The following options are OS-dependent but can be removed if you wish:

  • -DLLVM_USE_LINKER=gold: The default linker on Linux (GNU ld) is so slow and uses so much RAM that building LLVM can consume more than 32 GB of RAM even on a 4 core machine. By specifying this option we tell CMake to use the gold linker instead, which uses less RAM and is faster.

    GNU ld has been observed grinding a 20 core machine with 70 GB of RAM to a complete halt because 20 parallel linking jobs exhausted the entire 70 GBs. Whatever your machine is, it is guaranteed it is not powerful enough to build LLVM with GNU ld.

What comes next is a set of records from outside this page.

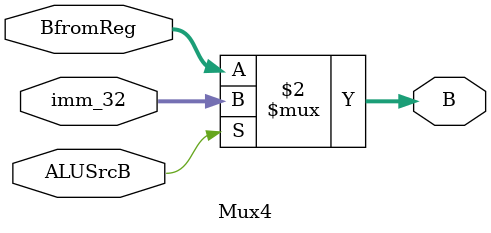
<source format=v>
`timescale 1ns / 1ps


module Mux4(
   input[31:0] BfromReg,
   input[31:0] imm_32,
   input ALUSrcB,
   output[31:0]B
   );
   assign B = (ALUSrcB == 1'b0)? BfromReg:imm_32;
endmodule

</source>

  • -DLLVM_PARALLEL_LINK_JOBS=1: To improve our chances of success on Linux even more the LLVM devs have introduced this option which limits the amount of parallel linking jobs. 1 is a conservative value here, on a 20 core machine you may increase it up to 5 (more than 5 and you go back to the swapfest grind-to-a-halt situation) given that you use gold and not GNU ld.

    Better keep this value to 1 for a normal desktop machine.

  • -DCMAKE_IGNORE_PATH=...: On macOS it is normal for people to install third-party package manager (Homebrew, MacPorts) and other stuff via .pkg installers in /usr/local. This software may interfere with CMake when it searches for optional LLVM dependencies, and if it finds old/stale/broken software around your disk it might cause hard-to-debug issues. Therefore, better to ignore all user-installed software, which is what this command does.

  • -DLLVM_EXTERNALIZE_DEBUGINFO=ON: macOS is weird because it does not include DWARF debug information in linked binaries. Instead, the debug info is kept in object files, and then the debugger uses Spotlight (!) to match the executable with the object files to fetch the debug info from there. However if we want to eventually remove all build intermediates (= the object files) we need to store the debug info somewhere by itself. This is where .dSYM bundles come into action. These bundles are directories which contain stub object files with no code but just the debug info. If these bundles are available somewhere on your system then they will be automatically picked up and used when debugging.

    This options enables creating the .dSYM bundles during compilation.

(note: the macOS linker does not have the performance issues that GNU ld has, so no linker-related options are needed there.)